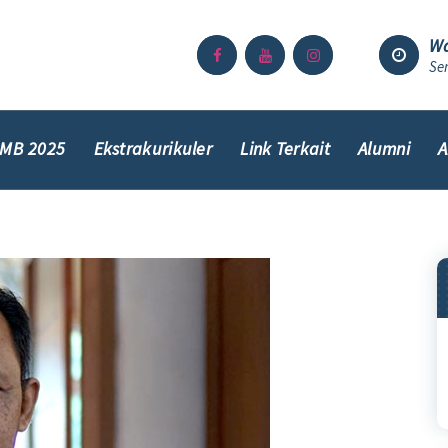
Wa
Sen
MB 2025
Ekstrakurikuler
Link Terkait
Alumni
A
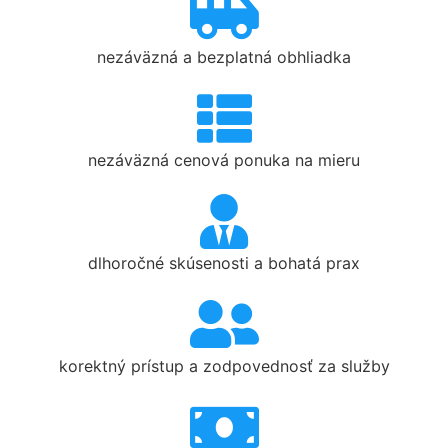
nezáväzná a bezplatná obhliadka
nezáväzná cenová ponuka na mieru
dlhoročné skúsenosti a bohatá prax
korektný prístup a zodpovednosť za služby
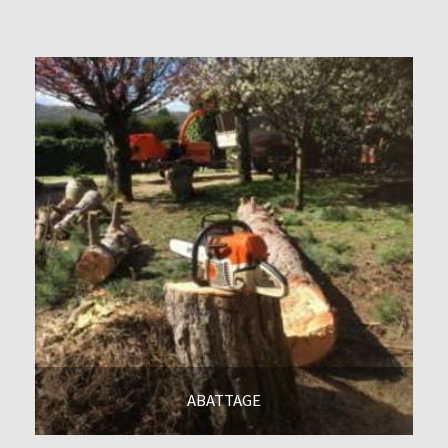
En savoir +
ABATTAGE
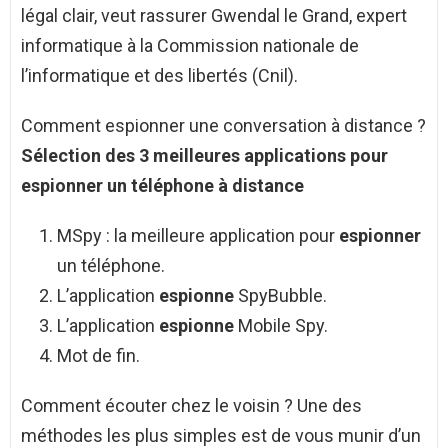
légal clair, veut rassurer Gwendal le Grand, expert
informatique à la Commission nationale de
l’informatique et des libertés (Cnil).
Comment espionner une conversation à distance ?
Sélection des 3 meilleures applications pour
espionner
un téléphone à
distance
MSpy : la meilleure application pour
espionner
un téléphone.
L’application
espionne
SpyBubble.
L’application
espionne
Mobile Spy.
Mot de fin.
Comment écouter chez le voisin ? Une des
méthodes les plus simples est de vous munir d’un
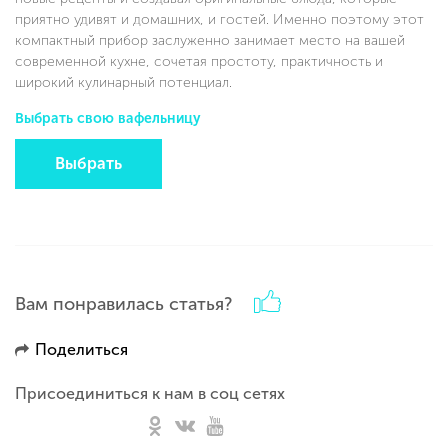
приятно удивят и домашних, и гостей. Именно поэтому этот
компактный прибор заслуженно занимает место на вашей
современной кухне, сочетая простоту, практичность и
широкий кулинарный потенциал.
Выбрать свою вафельницу
Выбрать
Вам понравилась статья?
Поделиться
Присоединиться к нам в соц сетях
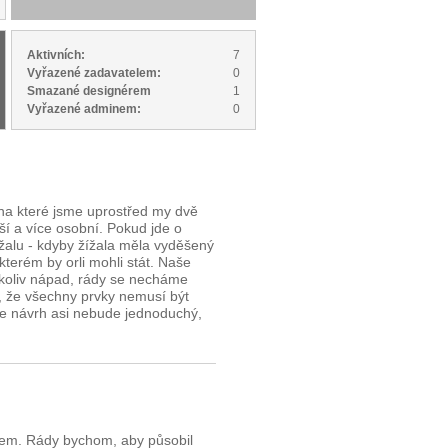
Aktivních:
7
Vyřazené zadavatelem:
0
Smazané designérem
1
Vyřazené adminem:
0
 na které jsme uprostřed my dvě
í a více osobní. Pokud jde o
ížalu - kdyby žížala měla vyděšený
 kterém by orli mohli stát. Naše
ýkoliv nápad, rády se necháme
e, že všechny prvky nemusí být
že návrh asi nebude jednoduchý,
ojem. Rády bychom, aby působil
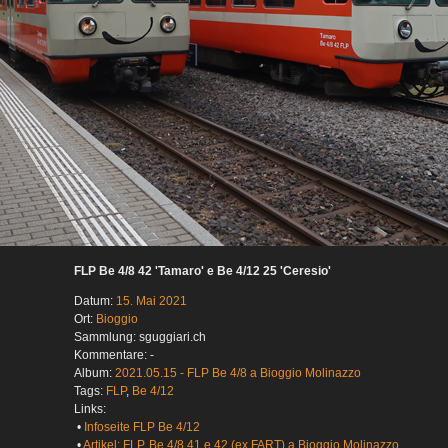
FLP Be 4/8 42 'Tamaro' e Be 4/12 25 'Ceresio'
Datum:
15. Mai 2021
Ort:
Bioggio
Sammlung: sguggiari.ch
Kommentare: -
Album:
2021.05.15 - FLP Be 4/8 a Bioggio Molinazzo
Tags:
FLP
,
Be 4/12
Links:
•
Infoseite FLP Be 4/12
•
Artikel: FLP, Be 4/8 41 e 42 (ex FART) a Bioggio Molinazzo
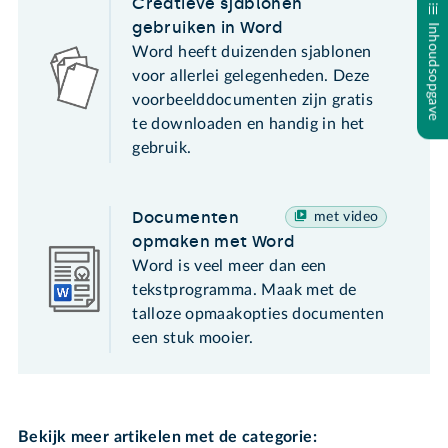
Creatieve sjablonen
gebruiken in Word
Inhoudsopgave
Word heeft duizenden sjablonen
voor allerlei gelegenheden. Deze
voorbeelddocumenten zijn gratis
te downloaden en handig in het
gebruik.
Documenten
met video
opmaken met Word
Word is veel meer dan een
tekstprogramma. Maak met de
talloze opmaakopties documenten
een stuk mooier.
Bekijk meer artikelen met de categorie:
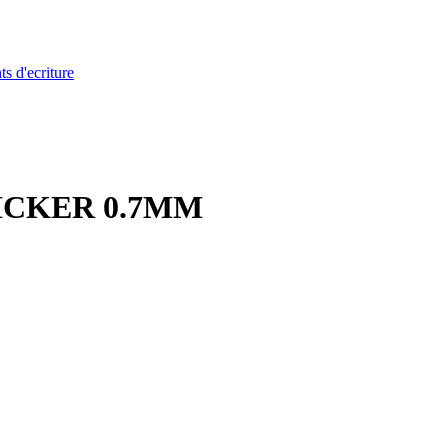
ts d'ecriture
ICKER 0.7MM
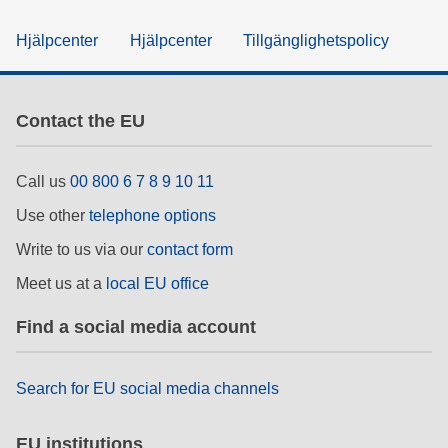
Hjälpcenter
Hjälpcenter
Tillgänglighetspolicy
Contact the EU
Call us
00 800 6 7 8 9 10 11
Use other
telephone options
Write to us via our
contact form
Meet us at a
local EU office
Find a social media account
Search for EU social media channels
EU institutions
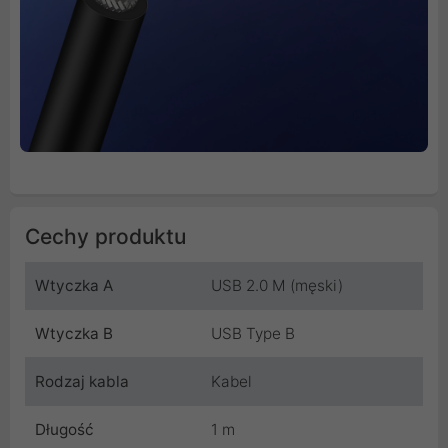
Cechy produktu
Wtyczka A
USB 2.0 M (męski)
Wtyczka B
USB Type B
Rodzaj kabla
Kabel
Długość
1 m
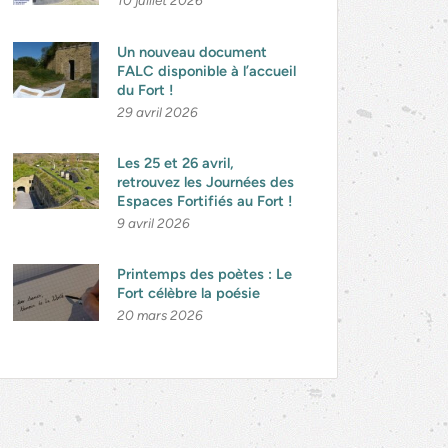
10 juillet 2026
Un nouveau document
FALC disponible à l’accueil
du Fort !
29 avril 2026
Les 25 et 26 avril,
retrouvez les Journées des
Espaces Fortifiés au Fort !
9 avril 2026
Printemps des poètes : Le
Fort célèbre la poésie
20 mars 2026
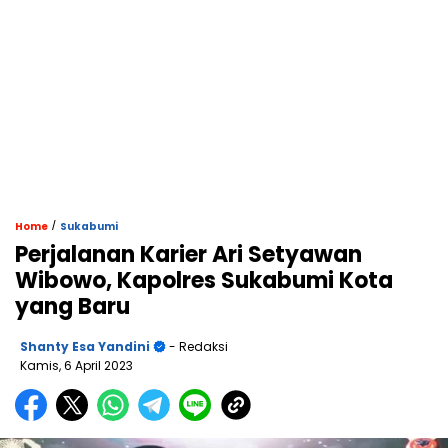
/
Home
Sukabumi
Perjalanan Karier Ari Setyawan
Wibowo, Kapolres Sukabumi Kota
yang Baru
Shanty Esa Yandini
- Redaksi
Kamis, 6 April 2023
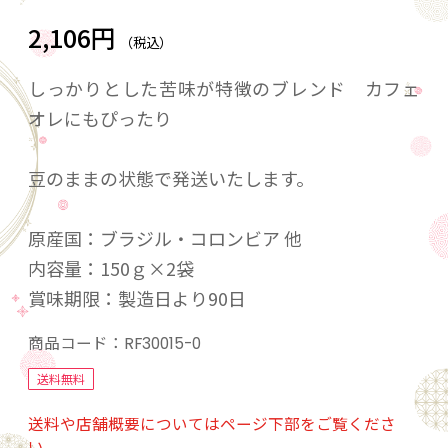
2,106円
（税込）
しっかりとした苦味が特徴のブレンド カフェ
オレにもぴったり
豆のままの状態で発送いたします。
原産国：ブラジル・コロンビア 他
内容量：150ｇ×2袋
賞味期限：製造日より90日
商品コード：
RF30015-0
送料無料
送料や店舗概要についてはページ下部をご覧くださ
い。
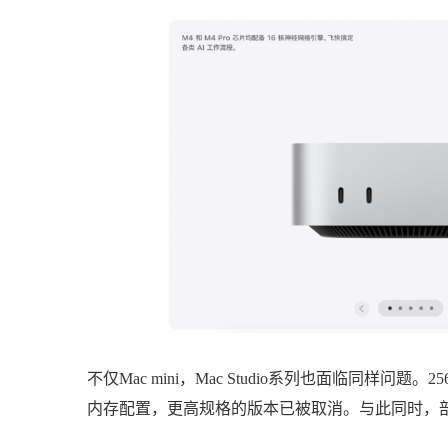
不仅Mac mini，Mac Studio系列也面临同样问题
内存配置，更高规格的版本已被取消。与此同时，部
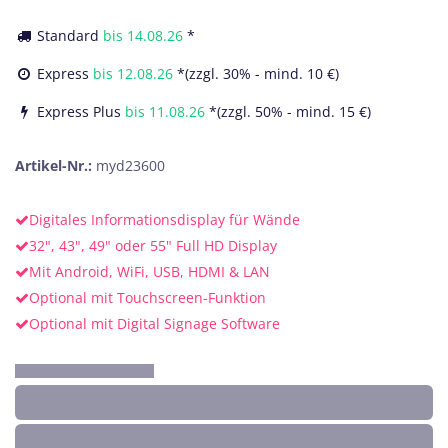
Standard
bis
14.08.26
*
Express
bis
12.08.26
*(zzgl. 30% - mind. 10 €)
Express Plus
bis
11.08.26
*(zzgl. 50% - mind. 15 €)
Artikel-Nr.:
myd23600
Digitales Informationsdisplay für Wände
32", 43", 49" oder 55" Full HD Display
Mit Android, WiFi, USB, HDMI & LAN
Optional mit Touchscreen-Funktion
Optional mit Digital Signage Software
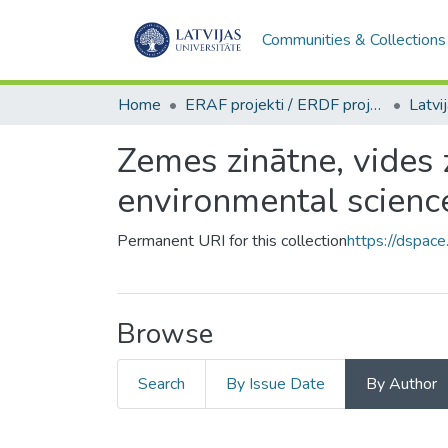
Communities & Collections
Home
ERAF projekti / ERDF projects
Zemes zinātne, vides 
environmental scienc
Permanent URI for this collection
https://dspace
Browse
Search
By Issue Date
By Author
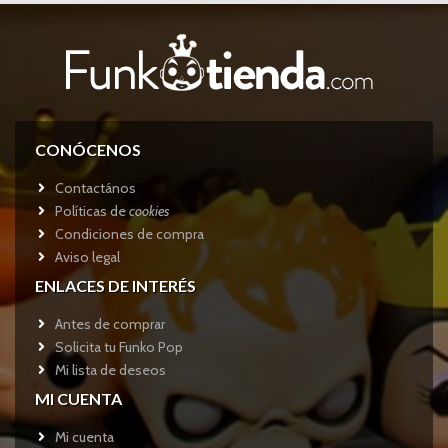
CONÓCENOS
Contactános
Políticas de
cookies
Condiciones de compra
Aviso legal
ENLACES DE INTERÉS
Antes de comprar
Solicita tu Funko Pop
Mi lista de deseos
MI CUENTA
Mi cuenta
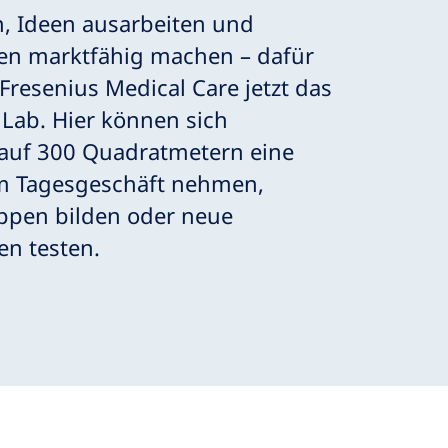
n, Ideen ausarbeiten und
en marktfähig machen – dafür
 Fresenius Medical Care jetzt das
 Lab. Hier können sich
 auf 300 Quadratmetern eine
m Tagesgeschäft nehmen,
ppen bilden oder neue
en testen.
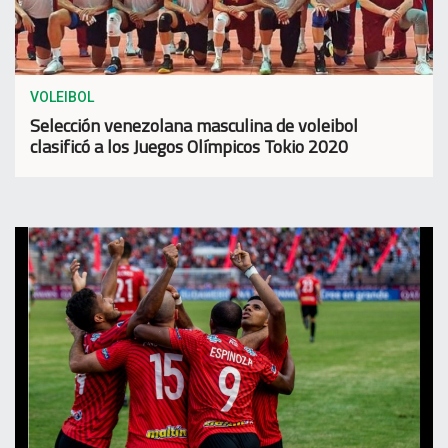
VOLEIBOL
Selección venezolana masculina de voleibol
clasificó a los Juegos Olímpicos Tokio 2020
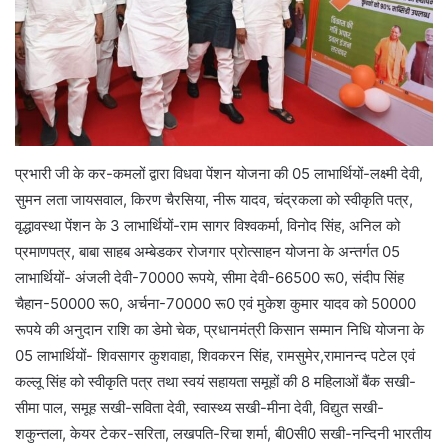
प्रभारी जी के कर-कमलों द्वारा विधवा पेंशन योजना की 05 लाभार्थियों-लक्ष्मी देवी,
सुमन लता जायसवाल, किरण चैरसिया, नीरू यादव, चंद्रकला को स्वीकृति पत्र,
वृद्धावस्था पेंशन के 3 लाभार्थियों-राम सागर विश्वकर्मा, विनोद सिंह, अनिल को
प्रमाणपत्र, बाबा साहब अम्बेडकर रोजगार प्रोत्साहन योजना के अन्तर्गत 05
लाभार्थियों- अंजली देवी-70000 रूपये, सीमा देवी-66500 रू0, संदीप सिंह
चैहान-50000 रू0, अर्चना-70000 रू0 एवं मुकेश कुमार यादव को 50000
रूपये की अनुदान राशि का डेमो चेक, प्रधानमंत्री किसान सम्मान निधि योजना के
05 लाभार्थियों- शिवसागर कुशवाहा, शिवकरन सिंह, रामसुमेर,रामानन्द पटेल एवं
कल्लू सिंह को स्वीकृति पत्र तथा स्वयं सहायता समूहों की 8 महिलाओं बैंक सखी-
सीमा पाल, समूह सखी-सविता देवी, स्वास्थ्य सखी-मीना देवी, विद्युत सखी-
शकुन्तला, केयर टेकर-सरिता, लखपति-रिचा शर्मा, बी0सी0 सखी-नन्दिनी भारतीय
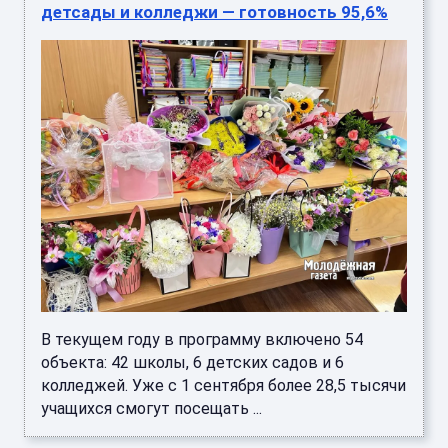
детсады и колледжи — готовность 95,6%
В текущем году в программу включено 54
объекта: 42 школы, 6 детских садов и 6
колледжей. Уже с 1 сентября более 28,5 тысячи
учащихся смогут посещать ...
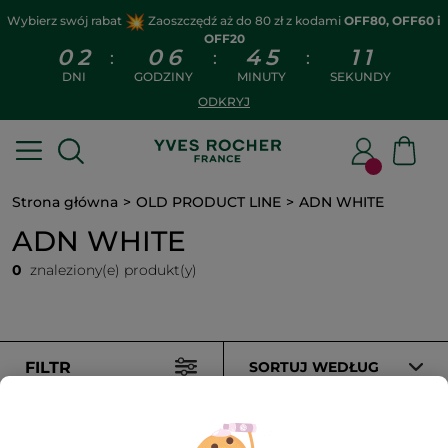
Wybierz swój rabat
Zaoszczędź aż do 80 zł z kodami
OFF80, OFF60 i
OFF20
0
2
0
6
4
5
1
1
:
:
:
DNI
GODZINY
MINUTY
SEKUNDY
ODKRYJ
Strona główna
OLD PRODUCT LINE
ADN WHITE
ADN WHITE
0
znaleziony(e) produkt(y)
FILTR
SORTUJ WEDŁUG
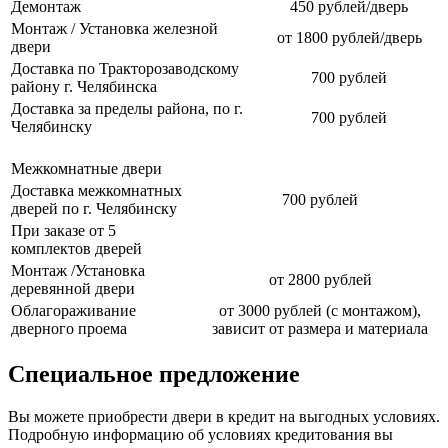
Демонтаж
450 рублей/дверь
Монтаж / Установка железной
от 1800 рублей/дверь
двери
Доставка по Тракторозаводскому
700 рублей
району г. Челябинска
Доставка за пределы района, по г.
700 рублей
Челябинску
Межкомнатные двери
Доставка межкомнатных
700 рублей
дверей по г. Челябинску
При заказе от 5
комплектов дверей
Монтаж /Установка
от 2800 рублей
деревянной двери
Облагораживание
от 3000 рублей (с монтажом),
дверного проема
зависит от размера и материала
Специальное предложение
Вы можете приобрести двери в кредит на выгодных условиях.
Подробную информацию об условиях кредитования вы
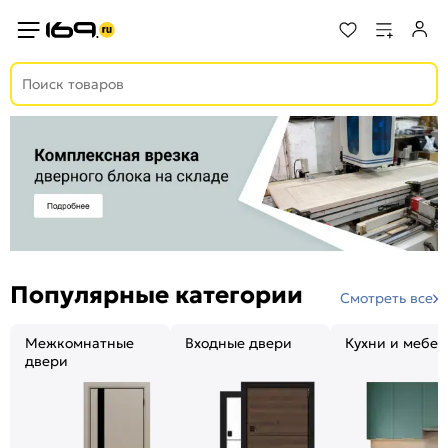
Популярные категории
Смотреть все
Межкомнатные
Входные двери
Кухни и мебел
двери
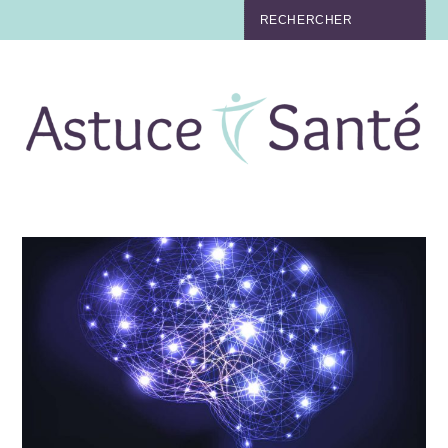
BEAUTÉ
TABAC
MAUX
MATERNITÉ
NUTRITION
MÉDECINE
MÉDECINE DOUCE
BIEN-ÊTRE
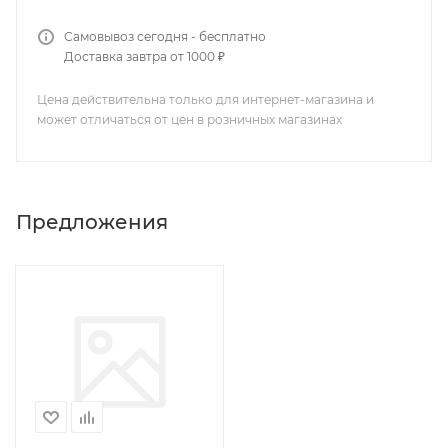
Самовывоз сегодня - бесплатно
Доставка завтра от 1000 ₽
Цена действительна только для интернет-магазина и
может отличаться от цен в розничных магазинах
Предложения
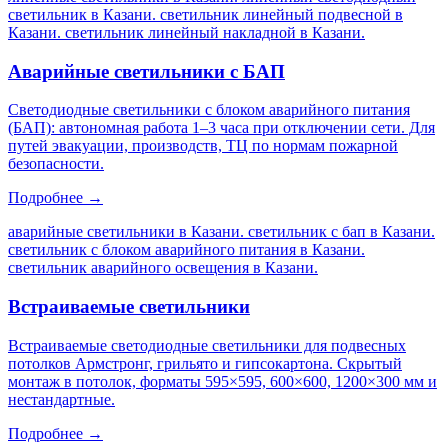
светильник в Казани. светильник линейный подвесной в
Казани. светильник линейный накладной в Казани
.
Аварийные светильники с БАП
Светодиодные светильники с блоком аварийного питания
(БАП): автономная работа 1–3 часа при отключении сети. Для
путей эвакуации, производств, ТЦ по нормам пожарной
безопасности.
Подробнее →
аварийные светильники в Казани. светильник с бап в Казани.
светильник с блоком аварийного питания в Казани.
светильник аварийного освещения в Казани
.
Встраиваемые светильники
Встраиваемые светодиодные светильники для подвесных
потолков Армстронг, грильято и гипсокартона. Скрытый
монтаж в потолок, форматы 595×595, 600×600, 1200×300 мм и
нестандартные.
Подробнее →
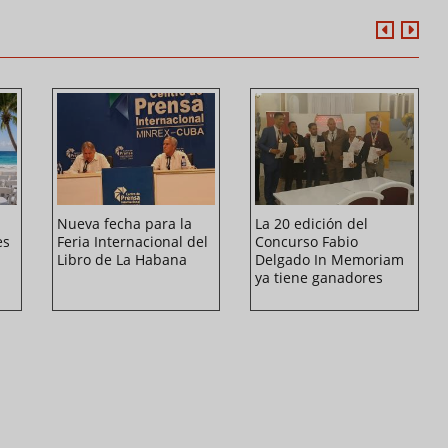
Nueva fecha para la
La 20 edición del
es
Feria Internacional del
Concurso Fabio
Libro de La Habana
Delgado In Memoriam
ya tiene ganadores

● ● ● ●

| Directive |
Retype the lines from the one containing "不仅Mac mini，Mac Studio系列也面临同样问题" up to and including the one containing "内存配置，更高规格的版本已被取消。与此同时，部".

| Answer section |
不仅Mac mini，Mac Studio系列也面临同样问题
内存配置，更高规格的版本已被取消。与此同时，部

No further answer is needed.